## YOUR TASKS:
1. Quote the attorney profile word for word from "Prior to joining" to "of defrauded investors.".
2. Extend the attorney profile, picking up right after its final sentence.

## DOCUMENT EXTRACT:
::::

Prior to joining the Firm, Nathan served as an Assistant Public Defender in Philadelphia, where he successfully represented hundreds of clients at the trial level. Nathan’s experience includes serving as lead counsel in several significant jury trials. Nathan’s extensive trial experience informs his current practice on behalf of defrauded investors.

Experience
Ongoing Cases
  • In August 2018, Kessler Topaz was appointed to represent a putative class of investors in consolidated actions pending in the United States District Court for the Northern District of Georgia against Acuity Brands Inc., its former CEO, Vernon J. Nagel, and its former CFO, Richard K. Reece.  Following an extensive investigation, in October 2018 Kessler Topaz filed a complaint alleging that Defendants failed to disclose to investors their knowledge of the adverse impact of increased competition in the LED market on Acuity’s financial performance and also that Defendants falsely touted Acuity’s business relationship with its largest customer, Home Depot, while failing to disclose that increased LED competition was eroding Acuity’s sales to Home Depot.  The complaint further alleged that Defendants sought to conceal the negative impact of competition through aggressive sales practices, including widespread quarter-end shipments.

::::

Dataset entries

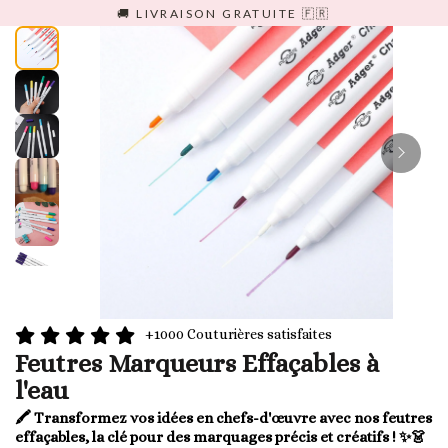
Passer
🚚 LIVRAISON GRATUITE 🇫🇷
au
contenu
+1000 Couturières satisfaites
Feutres Marqueurs Effaçables à
l'eau
🖍️ Transformez vos idées en chefs-d'œuvre avec nos feutres
effaçables, la clé pour des marquages précis et créatifs ! ✨👗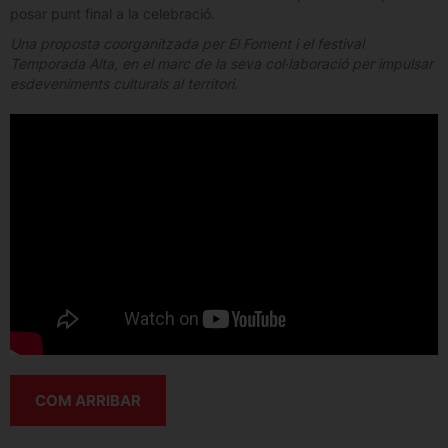
posar punt final a la celebració.
Una proposta coorganitzada per El Foment i el festival
Temporada Alta, en el marc de la seva col·laboració per impulsar
esdeveniments culturals al territori.
COM ARRIBAR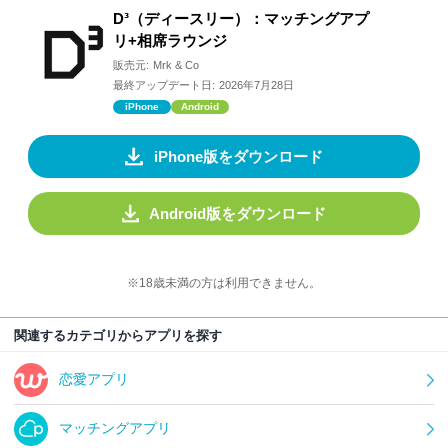
D³（ディースリー）：マッチングアプ
リ+相席ラウンジ
販売元:
Mrk & Co
最終アップデート日:
2026年7月28日
iPhone
Android
iPhone版をダウンロード
Android版をダウンロード
※18歳未満の方は利用できません。
関連するカテゴリからアプリを探す
恋愛アプリ
マッチングアプリ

::::

## ANSWERS BY ITEM NUMBER:
1.
Prior to joining the Firm, Nathan served as an Assistant Public Defender in Philadelphia, where he successfully represented hundreds of clients at the trial level. Nathan’s experience includes serving as lead counsel in several significant jury trials. Nathan’s extensive trial experience informs his current practice on behalf of defrauded investors.

2.
    On August 12, 2019, U.S. District Judge Mark H. Cohen sustained in part Plaintiff’s claims, finding that the complaint adequately alleged that Defendants knowingly or recklessly issued false or misleading statements concerning the impact of increased competition on Acuity and with respect to the strength of Acuity’s sales to Home Depot.  Discovery is ongoing.

  • In September 2018, Kessler Topaz was appointed to represent a putative class of investors in consolidated actions in the United States District Court for the District of New Jersey against pharmaceutical giant Celgene and several of its executive officers.  This securities fraud case involves Celgene’s concealment of a critical drug metabolite discovered during the clinical development of the multiple sclerosis drug Ozanimod and the company’s ongoing misrepresentations to investors that Ozanimod was on track to be approved by the U.S. Food and Drug Administration (FDA) pursuant to the company’s timeline.  Unbeknownst to the public, the discovery of the metabolite required substantial, additional studies mandated by the FDA that imperiled the timeline for regulatory approval.  After Celgene filed a facially deficient new drug application with the FDA, the agency issued a rare, “refuse-to-file” letter, causing investors to question the company’s prior assurances and the company’s stock price to plummet. 

    On December 19, 2019, U.S. District Judge John Michael Vasquez issued a 49-page opinion sustaining the shareholders’ claims.  The case is now in discovery.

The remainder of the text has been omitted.